To convert the OCT imaging derived measurements of RNFL thickness into an age-adjusted component for calculating the sCSFI, linear mixed models (LMMs) were used to determine the relationship between RNFL thickness and age at each quadrant in healthy eyes. LMMs provide a means to account for the correlations present within the hierarchical and repeated-measures nature of the data (since multiple tests from two eyes could be included from each participant). Population-average estimates of the RNFL thickness at a specific age can be determined by using the slopes and intercepts derived from the LMM analyses. To avoid the risk of over-fitting, the parameters of the LMMs were derived using a leave-one-out approach. In essence, the slopes and intercepts of the relationship between RNFL thickness and age at each quadrant were derived for each healthy participant when using all the other healthy participants. In this study, the slopes of the RNFL thickness measurements with age for the superior, temporal, inferior and nasal quadrant were − 0.26, − 0.24, − 0.46 and − 0.13 μm/year respectively and the intercepts were 131, 81, 146 and 73 μm respectively.

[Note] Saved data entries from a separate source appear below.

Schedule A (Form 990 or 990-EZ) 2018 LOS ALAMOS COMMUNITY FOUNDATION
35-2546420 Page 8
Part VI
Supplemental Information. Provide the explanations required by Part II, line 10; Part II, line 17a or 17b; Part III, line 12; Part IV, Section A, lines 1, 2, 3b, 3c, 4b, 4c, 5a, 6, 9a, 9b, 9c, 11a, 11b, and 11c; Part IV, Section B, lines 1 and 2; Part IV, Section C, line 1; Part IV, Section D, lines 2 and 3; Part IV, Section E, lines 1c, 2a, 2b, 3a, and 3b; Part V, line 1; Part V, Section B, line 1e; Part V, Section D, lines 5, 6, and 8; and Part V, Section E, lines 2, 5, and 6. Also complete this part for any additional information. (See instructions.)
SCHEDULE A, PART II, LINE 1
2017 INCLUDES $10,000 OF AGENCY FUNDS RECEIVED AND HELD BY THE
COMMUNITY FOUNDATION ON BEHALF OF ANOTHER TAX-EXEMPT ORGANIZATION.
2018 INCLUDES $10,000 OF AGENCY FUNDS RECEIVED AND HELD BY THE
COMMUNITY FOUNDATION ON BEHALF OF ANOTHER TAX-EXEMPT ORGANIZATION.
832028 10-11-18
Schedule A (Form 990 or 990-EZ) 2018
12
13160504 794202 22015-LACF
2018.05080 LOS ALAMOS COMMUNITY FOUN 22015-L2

The performance of visual field MD, average RNFL thickness, eRGC counts and the sCSFI for discriminating between the glaucoma and normal eyes were evaluated by calculating the AUC, following age-adjustment of the average RNFL thickness and eRGC counts from the values of the healthy participants. The AUCs and standard errors were calculated using a bootstrap resampling procedure (n = 1000 resamples) as previously described, accounting for the correlations within the data structure in this study36. The sensitivity for detecting the glaucoma eyes at 95% and 80% specificity were also determined.

LMMs were also used to derive the average and standard deviation (SD) of the normative values for the eRGC count (following age-adjustment) and sCSFI from the healthy eyes, which were then used to convert the eRGC count and sCSFI measurements in the glaucoma eyes into Z-scores (which represent the number of SDs from normal). To calculate the Z-scores, the difference between the eRGC count and sCSFI values from each glaucoma eye and the average normative values were derived, and then divided by the SD of the normative values. The Z-scores of these two parameters were then plotted against each other, and the statistical significance of their difference at 3-dB bins based on visual field MD was determined using LMMs. Comparing the Z-scores provides an opportunity to compare the diagnostic ability of the two parameters quantitatively over the entire spectrum of the disease.

To compare the ability for the average RNFL thickness, eRGC count and sCSFI to stage different levels of glaucomatous visual field damage, AUCs were calculated for the ability of each parameter to discriminate between glaucoma eyes with early (MD > − 6 dB) and moderate (MD − 6 to − 12 dB) visual field loss, and moderate and advanced (MD < − 12 dB) visual field loss. The ability to stage the severity of glaucomatous visual field damage was further evaluated using ordinal logistic regression analyses of each parameter against visual field MD in 3-dB bins. The Nagelkerke pseudo-R2 was used as the outcome measure of this analysis to provide an estimate of the proportion of explained variance by each parameter, and the pseudo-R2 and its standard errors were also obtained using a bootstrap resampling procedure (n = 1000 resamples) to account for the correlations within the data structure in this study.